Search code examples
pythonjsondatabasejsoniq

Remove duplicates in an object in JSONiq


This is an example object that I got:

{ "query1" : [ { "name" : "John", "id" : 1234 }, { "name" : "Rose", "id" : 3214 }, { "name" : "John", "id" : 1234 } ] }

How can I remove the duplicates using group by and array navigation / unboxing?

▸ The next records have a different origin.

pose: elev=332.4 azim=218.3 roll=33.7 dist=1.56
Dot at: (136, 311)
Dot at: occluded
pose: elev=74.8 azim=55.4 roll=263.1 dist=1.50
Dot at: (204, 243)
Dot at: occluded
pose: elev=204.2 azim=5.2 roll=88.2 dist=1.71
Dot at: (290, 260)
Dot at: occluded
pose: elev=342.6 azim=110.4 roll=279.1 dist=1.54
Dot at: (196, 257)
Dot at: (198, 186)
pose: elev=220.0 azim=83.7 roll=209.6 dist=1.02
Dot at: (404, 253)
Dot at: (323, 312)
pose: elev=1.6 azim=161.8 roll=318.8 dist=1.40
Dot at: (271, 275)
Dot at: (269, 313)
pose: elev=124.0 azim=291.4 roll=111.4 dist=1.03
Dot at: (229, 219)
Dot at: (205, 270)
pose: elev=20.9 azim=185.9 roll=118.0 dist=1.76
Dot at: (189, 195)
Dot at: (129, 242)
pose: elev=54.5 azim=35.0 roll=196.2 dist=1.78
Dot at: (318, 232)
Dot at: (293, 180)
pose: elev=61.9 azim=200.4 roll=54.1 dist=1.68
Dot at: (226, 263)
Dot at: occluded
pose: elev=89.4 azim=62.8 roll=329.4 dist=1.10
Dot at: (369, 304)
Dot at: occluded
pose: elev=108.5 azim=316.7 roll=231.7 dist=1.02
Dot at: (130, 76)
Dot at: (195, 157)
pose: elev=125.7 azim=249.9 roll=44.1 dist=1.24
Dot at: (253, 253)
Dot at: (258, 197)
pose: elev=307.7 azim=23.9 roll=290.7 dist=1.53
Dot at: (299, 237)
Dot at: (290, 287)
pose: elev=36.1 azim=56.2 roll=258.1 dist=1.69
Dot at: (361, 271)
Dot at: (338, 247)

I tried implementing the group by clause after the where clause but did not get the correct answer


Solution

  • In JSONiq, you can indeed remove duplicates with a group by and array unboxing, like so:

    let $data := {
      "query1" : [
        { "name" : "John", "id" : 1234 },
        { "name" : "Rose", "id" : 3214 },
        { "name" : "John", "id" : 1234 }
      ]
    }
    return {
     "query1" : [
        for $obj in $data.query1[]
        group by $n := $obj.name, $i := $obj.id
        return $obj[1]
      ]
    }
    

    There is also a generic approach that will work even with unknown fields and more nested values:

    let $data := {
      "query1" : [
        { "name" : "John", "id" : 1234 },
        { "name" : "Rose", "id" : 3214 },
        { "name" : "John", "id" : 1234 }
      ]
    }
    return {
      "query1" : [
        for $obj at $i in $data.query1[]
        where
          every $other in $data.query1[][position() lt $i]
          satisfies not deep-equal($obj, $other)
        return $obj
      ]
    }